Algunos fotógrafos se erigen en científicos, otros en moralistas. Los científicos hacen un inventario del mundo, los moralistas se concentran en casos concretos. Un ejemplo de fotografía-como-ciencia es el proyecto que August Sander inició en 1911: un catálogo fotográfico del pueblo alemán. En contraste con los dibujos de George Grosz, que sintetizaban el espíritu y la diversidad de los tipos sociales de la Alemania de Weimar por medio de la caricatura, los «retratos arquetípicos» (como él los llamaba) de Sander implican una neutralidad pseudocientífica análoga a la de esas ciencias tipológicas, solapadamente tendenciosas, que florecieron en el siglo XIX, como la frenología, la criminología, la psiquiatría y la eugenesia. No era que Sander eligiera individuos por su carácter representativo, sino que suponía, con razón, que la cámara inevitablemente revela los rostros como máscaras sociales. Cada persona fotografiada era señal de algún oficio, clase o profesión. Todos sus modelos son representativos, igualmente representativos, de una realidad social determinada: la propia.

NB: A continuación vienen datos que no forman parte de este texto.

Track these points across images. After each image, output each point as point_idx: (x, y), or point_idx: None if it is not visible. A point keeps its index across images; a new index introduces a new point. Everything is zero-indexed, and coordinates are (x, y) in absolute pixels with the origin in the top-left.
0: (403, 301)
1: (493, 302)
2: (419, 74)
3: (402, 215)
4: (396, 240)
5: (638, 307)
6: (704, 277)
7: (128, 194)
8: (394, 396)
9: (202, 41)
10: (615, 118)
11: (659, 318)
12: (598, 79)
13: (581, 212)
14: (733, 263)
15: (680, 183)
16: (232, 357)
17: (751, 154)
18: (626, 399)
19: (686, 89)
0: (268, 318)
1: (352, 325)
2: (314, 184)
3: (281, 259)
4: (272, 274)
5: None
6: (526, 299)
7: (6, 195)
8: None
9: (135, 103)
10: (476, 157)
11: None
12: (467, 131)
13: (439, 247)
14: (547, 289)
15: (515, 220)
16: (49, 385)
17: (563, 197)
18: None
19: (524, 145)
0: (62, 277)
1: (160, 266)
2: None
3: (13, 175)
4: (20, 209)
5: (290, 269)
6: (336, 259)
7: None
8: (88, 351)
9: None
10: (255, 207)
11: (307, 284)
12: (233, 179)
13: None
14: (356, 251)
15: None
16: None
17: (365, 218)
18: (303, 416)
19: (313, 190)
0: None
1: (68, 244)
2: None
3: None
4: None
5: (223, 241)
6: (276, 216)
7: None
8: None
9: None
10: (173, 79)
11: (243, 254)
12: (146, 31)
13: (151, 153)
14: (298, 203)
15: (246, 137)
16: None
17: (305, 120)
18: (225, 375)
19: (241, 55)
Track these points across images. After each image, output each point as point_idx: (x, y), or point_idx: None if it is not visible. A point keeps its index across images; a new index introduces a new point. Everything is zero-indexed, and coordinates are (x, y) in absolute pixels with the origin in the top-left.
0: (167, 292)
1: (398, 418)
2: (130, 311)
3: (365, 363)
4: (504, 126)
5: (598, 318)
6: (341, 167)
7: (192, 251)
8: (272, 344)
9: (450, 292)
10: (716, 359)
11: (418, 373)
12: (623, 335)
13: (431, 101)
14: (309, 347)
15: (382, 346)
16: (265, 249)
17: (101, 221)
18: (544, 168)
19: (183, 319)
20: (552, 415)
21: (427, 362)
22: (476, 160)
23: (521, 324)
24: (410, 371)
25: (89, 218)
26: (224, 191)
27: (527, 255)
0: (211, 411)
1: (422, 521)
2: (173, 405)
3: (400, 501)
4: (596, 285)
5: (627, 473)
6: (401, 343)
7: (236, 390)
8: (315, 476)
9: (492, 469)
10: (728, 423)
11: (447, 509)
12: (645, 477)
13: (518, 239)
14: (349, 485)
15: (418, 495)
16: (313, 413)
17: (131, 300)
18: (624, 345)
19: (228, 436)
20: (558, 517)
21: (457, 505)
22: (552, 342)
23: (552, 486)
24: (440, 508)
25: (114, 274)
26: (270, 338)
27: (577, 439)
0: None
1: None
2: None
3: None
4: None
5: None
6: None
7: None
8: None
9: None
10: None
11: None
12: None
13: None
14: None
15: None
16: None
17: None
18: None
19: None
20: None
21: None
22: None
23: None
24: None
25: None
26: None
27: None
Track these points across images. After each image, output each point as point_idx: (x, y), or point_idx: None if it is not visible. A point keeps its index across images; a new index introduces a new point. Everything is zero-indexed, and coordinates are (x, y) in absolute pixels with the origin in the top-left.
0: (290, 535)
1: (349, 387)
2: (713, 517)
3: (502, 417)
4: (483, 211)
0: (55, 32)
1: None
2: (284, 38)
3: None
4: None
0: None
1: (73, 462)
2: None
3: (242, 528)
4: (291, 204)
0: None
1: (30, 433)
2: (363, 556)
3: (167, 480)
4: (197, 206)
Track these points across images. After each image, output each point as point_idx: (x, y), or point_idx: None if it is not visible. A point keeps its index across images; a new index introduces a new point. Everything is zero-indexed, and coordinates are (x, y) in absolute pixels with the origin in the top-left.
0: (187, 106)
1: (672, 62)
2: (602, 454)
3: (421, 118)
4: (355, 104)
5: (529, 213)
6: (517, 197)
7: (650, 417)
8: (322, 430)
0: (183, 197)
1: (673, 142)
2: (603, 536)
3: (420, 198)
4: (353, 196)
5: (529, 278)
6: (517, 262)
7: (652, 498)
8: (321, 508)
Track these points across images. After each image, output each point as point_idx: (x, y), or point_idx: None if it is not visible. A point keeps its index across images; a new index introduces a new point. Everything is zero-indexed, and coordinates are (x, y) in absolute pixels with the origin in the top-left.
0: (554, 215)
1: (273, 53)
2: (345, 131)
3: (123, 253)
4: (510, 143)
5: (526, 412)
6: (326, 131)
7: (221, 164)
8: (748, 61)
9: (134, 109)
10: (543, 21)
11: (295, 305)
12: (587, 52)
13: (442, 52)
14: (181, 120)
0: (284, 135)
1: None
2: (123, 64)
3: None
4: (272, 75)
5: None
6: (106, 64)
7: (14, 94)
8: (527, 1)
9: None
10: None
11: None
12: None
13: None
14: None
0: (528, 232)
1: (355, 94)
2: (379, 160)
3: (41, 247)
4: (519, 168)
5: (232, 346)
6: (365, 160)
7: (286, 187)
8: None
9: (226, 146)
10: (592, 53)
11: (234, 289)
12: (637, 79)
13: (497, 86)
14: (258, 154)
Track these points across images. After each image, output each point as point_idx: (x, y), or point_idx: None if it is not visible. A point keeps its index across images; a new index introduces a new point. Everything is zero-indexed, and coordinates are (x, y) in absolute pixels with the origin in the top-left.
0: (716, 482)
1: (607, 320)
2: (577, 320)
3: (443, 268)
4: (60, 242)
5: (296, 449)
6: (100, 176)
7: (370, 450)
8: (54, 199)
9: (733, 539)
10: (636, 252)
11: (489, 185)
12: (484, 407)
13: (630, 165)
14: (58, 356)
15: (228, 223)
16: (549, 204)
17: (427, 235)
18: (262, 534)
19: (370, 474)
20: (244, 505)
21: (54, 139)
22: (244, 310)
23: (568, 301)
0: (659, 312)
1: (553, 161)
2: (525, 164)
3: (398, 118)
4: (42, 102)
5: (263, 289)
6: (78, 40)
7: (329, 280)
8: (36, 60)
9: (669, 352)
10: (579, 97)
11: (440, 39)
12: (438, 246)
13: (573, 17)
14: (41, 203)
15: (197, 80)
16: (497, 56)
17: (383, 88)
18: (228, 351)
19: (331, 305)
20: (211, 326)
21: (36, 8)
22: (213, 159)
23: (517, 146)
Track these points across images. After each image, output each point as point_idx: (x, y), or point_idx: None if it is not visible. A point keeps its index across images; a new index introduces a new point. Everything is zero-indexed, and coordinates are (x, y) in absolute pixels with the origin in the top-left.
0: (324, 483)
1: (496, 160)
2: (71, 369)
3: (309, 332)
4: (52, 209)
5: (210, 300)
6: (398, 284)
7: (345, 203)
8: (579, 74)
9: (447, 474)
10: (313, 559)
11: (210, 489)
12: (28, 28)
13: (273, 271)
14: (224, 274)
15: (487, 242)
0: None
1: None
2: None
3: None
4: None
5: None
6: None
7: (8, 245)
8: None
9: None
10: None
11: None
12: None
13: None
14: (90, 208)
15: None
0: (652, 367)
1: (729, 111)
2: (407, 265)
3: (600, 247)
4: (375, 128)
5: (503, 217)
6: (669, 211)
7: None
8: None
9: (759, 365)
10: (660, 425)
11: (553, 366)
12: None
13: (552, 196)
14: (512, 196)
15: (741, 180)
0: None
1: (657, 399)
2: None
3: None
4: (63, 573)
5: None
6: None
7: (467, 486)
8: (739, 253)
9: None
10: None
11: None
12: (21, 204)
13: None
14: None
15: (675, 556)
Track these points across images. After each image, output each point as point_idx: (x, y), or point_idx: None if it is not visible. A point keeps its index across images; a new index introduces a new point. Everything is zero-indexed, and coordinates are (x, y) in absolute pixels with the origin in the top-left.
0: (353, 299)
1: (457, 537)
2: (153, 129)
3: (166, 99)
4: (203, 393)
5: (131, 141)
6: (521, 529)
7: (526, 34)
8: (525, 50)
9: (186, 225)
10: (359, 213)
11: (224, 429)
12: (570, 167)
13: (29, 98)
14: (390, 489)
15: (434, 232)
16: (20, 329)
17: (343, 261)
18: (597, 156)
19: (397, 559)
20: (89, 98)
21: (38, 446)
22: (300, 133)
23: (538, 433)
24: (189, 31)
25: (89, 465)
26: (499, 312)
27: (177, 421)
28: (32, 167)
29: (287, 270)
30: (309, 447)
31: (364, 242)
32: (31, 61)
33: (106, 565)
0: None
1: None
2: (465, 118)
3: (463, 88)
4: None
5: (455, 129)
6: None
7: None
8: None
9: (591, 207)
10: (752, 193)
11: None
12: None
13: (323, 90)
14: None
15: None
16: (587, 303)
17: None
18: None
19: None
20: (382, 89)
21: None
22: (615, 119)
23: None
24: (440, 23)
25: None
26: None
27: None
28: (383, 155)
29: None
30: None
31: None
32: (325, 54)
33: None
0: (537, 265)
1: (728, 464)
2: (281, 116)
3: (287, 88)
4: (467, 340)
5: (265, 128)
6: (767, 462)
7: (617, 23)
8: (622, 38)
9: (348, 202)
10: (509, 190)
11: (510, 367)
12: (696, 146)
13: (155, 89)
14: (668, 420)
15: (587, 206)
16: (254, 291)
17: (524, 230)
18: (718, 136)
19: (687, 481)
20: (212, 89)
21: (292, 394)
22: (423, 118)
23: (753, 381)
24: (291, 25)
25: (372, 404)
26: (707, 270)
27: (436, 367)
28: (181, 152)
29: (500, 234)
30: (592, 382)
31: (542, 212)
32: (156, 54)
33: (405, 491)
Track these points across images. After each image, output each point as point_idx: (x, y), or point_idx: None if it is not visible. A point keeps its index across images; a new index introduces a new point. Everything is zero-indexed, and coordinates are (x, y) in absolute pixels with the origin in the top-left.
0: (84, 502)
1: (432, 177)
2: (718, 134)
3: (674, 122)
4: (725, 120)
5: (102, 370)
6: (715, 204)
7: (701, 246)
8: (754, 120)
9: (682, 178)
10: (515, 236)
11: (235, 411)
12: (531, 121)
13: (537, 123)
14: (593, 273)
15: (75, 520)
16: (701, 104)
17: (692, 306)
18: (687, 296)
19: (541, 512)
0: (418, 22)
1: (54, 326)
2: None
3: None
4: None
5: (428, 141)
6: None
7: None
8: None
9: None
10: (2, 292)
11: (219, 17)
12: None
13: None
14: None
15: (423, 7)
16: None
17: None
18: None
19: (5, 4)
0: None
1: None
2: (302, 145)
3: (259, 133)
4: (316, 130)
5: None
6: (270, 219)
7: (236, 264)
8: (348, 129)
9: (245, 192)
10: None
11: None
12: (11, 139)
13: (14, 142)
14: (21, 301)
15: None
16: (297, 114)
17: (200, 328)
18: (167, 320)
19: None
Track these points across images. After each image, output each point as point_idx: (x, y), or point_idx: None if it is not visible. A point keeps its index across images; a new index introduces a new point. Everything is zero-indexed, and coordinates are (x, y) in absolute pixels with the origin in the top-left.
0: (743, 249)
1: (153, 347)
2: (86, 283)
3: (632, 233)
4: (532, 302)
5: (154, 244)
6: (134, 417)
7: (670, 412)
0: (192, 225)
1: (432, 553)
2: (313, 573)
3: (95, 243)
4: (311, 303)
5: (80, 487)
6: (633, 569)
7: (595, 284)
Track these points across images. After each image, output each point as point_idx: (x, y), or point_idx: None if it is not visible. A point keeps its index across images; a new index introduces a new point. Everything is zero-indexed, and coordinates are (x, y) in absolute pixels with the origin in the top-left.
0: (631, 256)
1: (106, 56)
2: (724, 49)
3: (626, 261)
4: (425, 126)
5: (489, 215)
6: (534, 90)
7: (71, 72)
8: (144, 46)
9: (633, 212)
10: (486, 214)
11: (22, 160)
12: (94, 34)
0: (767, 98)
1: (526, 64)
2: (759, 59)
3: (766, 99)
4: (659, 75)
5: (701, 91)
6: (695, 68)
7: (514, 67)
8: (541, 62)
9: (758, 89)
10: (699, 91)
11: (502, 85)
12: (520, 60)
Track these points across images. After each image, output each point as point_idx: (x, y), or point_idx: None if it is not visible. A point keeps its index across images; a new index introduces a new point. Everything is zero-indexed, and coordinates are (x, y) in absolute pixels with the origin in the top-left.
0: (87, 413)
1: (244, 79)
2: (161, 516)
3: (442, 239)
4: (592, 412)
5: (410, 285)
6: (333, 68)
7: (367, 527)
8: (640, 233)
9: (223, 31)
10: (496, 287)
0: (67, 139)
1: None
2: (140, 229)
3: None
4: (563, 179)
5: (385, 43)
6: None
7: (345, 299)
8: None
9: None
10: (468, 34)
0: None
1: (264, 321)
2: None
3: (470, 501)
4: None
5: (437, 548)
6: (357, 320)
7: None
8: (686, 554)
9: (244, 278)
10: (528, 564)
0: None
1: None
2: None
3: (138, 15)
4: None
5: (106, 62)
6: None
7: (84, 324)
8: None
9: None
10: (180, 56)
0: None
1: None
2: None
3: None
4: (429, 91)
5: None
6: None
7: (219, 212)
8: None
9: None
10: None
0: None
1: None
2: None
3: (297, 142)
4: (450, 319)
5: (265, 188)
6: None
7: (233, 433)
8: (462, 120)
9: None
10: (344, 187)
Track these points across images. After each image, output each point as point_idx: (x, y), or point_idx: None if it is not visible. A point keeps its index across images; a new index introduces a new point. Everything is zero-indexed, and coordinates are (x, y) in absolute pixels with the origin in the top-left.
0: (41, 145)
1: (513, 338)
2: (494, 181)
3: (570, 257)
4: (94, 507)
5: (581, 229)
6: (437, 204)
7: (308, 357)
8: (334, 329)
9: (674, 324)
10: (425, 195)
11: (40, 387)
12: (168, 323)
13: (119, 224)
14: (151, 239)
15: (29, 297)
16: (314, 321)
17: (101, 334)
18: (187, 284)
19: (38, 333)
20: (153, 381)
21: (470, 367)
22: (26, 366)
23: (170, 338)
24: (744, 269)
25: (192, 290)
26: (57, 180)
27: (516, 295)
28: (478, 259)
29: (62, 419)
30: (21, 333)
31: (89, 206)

La mirada de Sander no es despiadada; es tolerante, imparcial. Compárese su fotografía «Gente de circo» de 1930 con los estudios de la gente de circo realizados por Diane Arbus o los retratos de mujeres mundanas de Lisette Model. Como en las fotografías de Model y Arbus, la gente enfrenta la cámara de Sander, pero la mirada no es íntima, reveladora. Sander no estaba buscando secretos, estaba observando lo típico. La sociedad no contiene misterios. Al igual que Eadweard Muybridge, cuyos estudios fotográficos del decenio de 1880 lograron disipar las ideas falsas sobre lo que todo el mundo había visto siempre (cómo galopan los caballos, cómo se mueve la gente) porque había subdividido los movimientos del modelo en secuencias de tomas precisas y lo bastante prolongadas, Sander se proponía arrojar luz sobre el orden social atomizándolo en un número indefinido de tipos sociales. No parece sorprendente que en 1934, cinco años después de la publicación, los nazis confiscaran los ejemplares sin vender del libro de Sander Antlitz der Zeit [La faz del tiempo] y destruyeran las matrices, terminando abruptamente así con su proyecto de retratar a la nación. (Sander, que permaneció en Alemania durante todo el período nazi, se dedicó a fotografiar paisajes). Se acusaba al proyecto de Sander de ser antisocial. Lo que quizás pareció antisocial a los nazis fue la idea del fotógrafo como un censista impasible cuya integridad de registro volvería superfluo todo comentario, y aun todo juicio.